SUPPLIED MATERIAL –
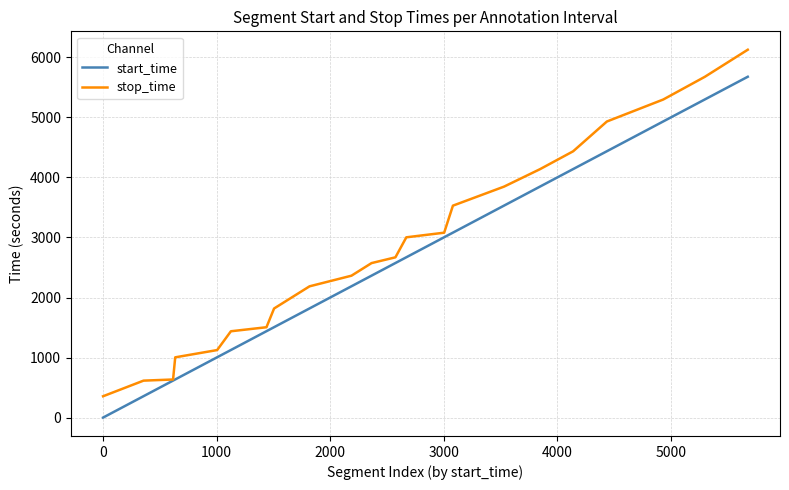

What is the greatest value displayed?

6125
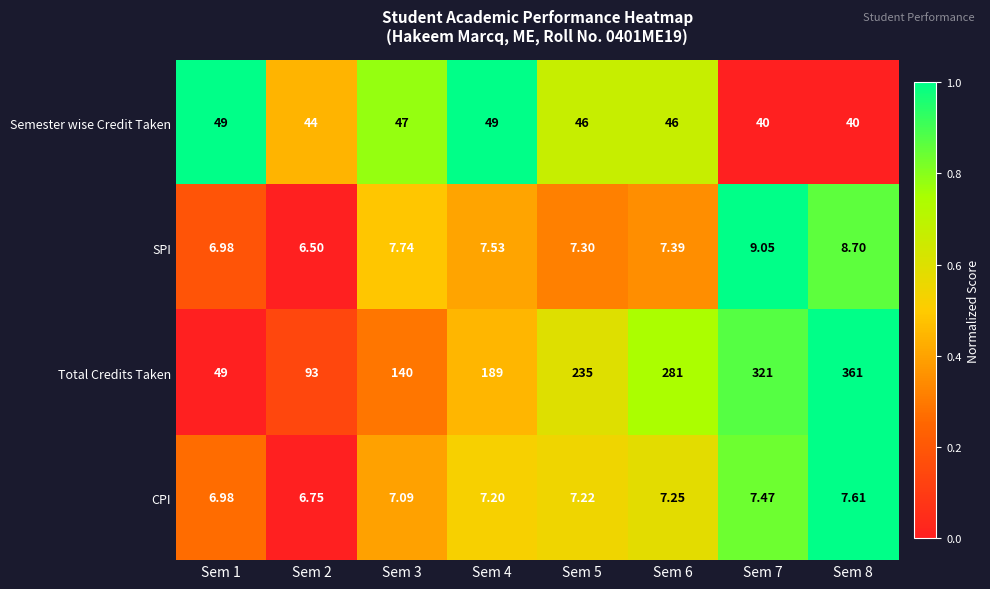

Which series has the widest spread of values?

Total Credits Taken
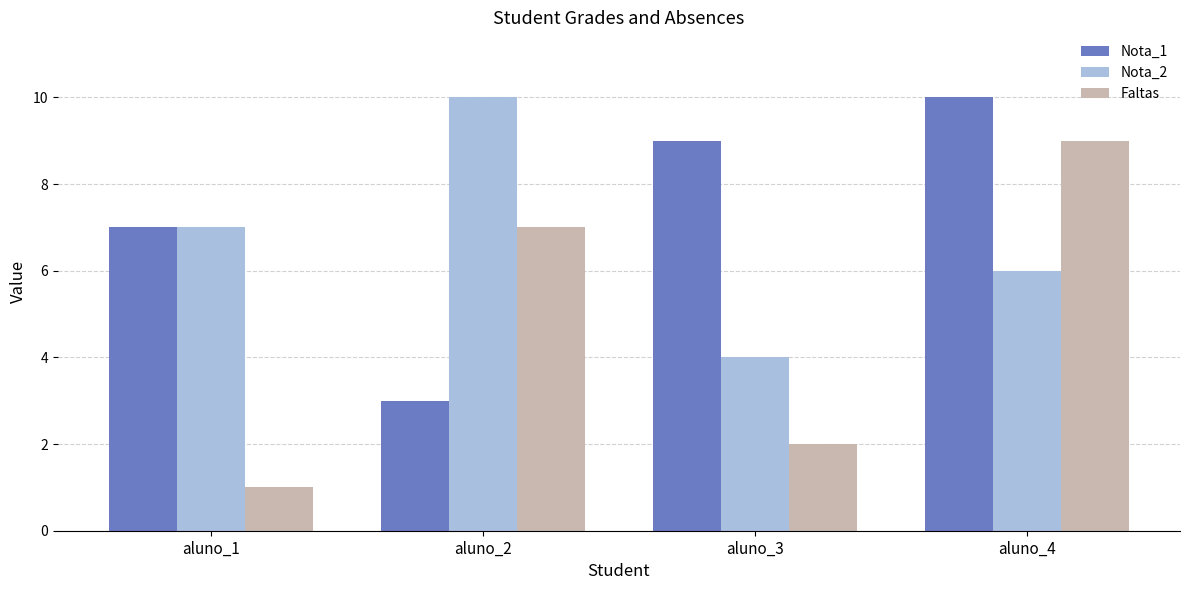

Reading left to right, what are all the values shown in this chart?

Nota_1: aluno_1=7	aluno_2=3	aluno_3=9	aluno_4=10
Nota_2: aluno_1=7	aluno_2=10	aluno_3=4	aluno_4=6
Faltas: aluno_1=1	aluno_2=7	aluno_3=2	aluno_4=9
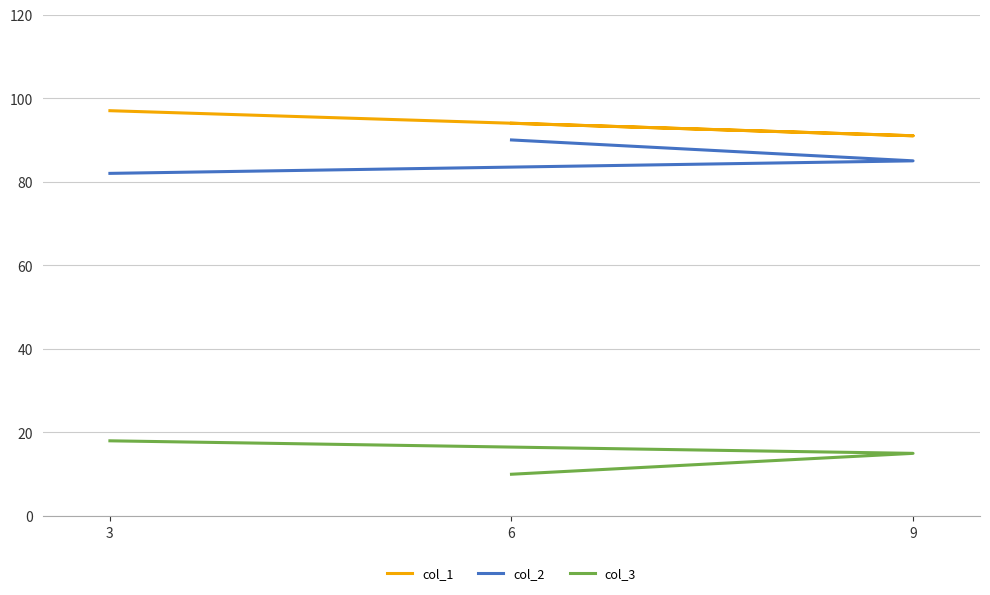

How many values in the col_2 series exceed 85?

1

TASK STATEMENT –
Could you copy everything from the line containing "Total Credits Taken" down to the end of the material word for word, leaving out the pictures?

ANSWER TO THE PROBLEM –
Total Credits Taken

Reading left to right, what are all the values shown in this chart?

Nota_1: aluno_1=7	aluno_2=3	aluno_3=9	aluno_4=10
Nota_2: aluno_1=7	aluno_2=10	aluno_3=4	aluno_4=6
Faltas: aluno_1=1	aluno_2=7	aluno_3=2	aluno_4=9

How many values in the col_2 series exceed 85?

1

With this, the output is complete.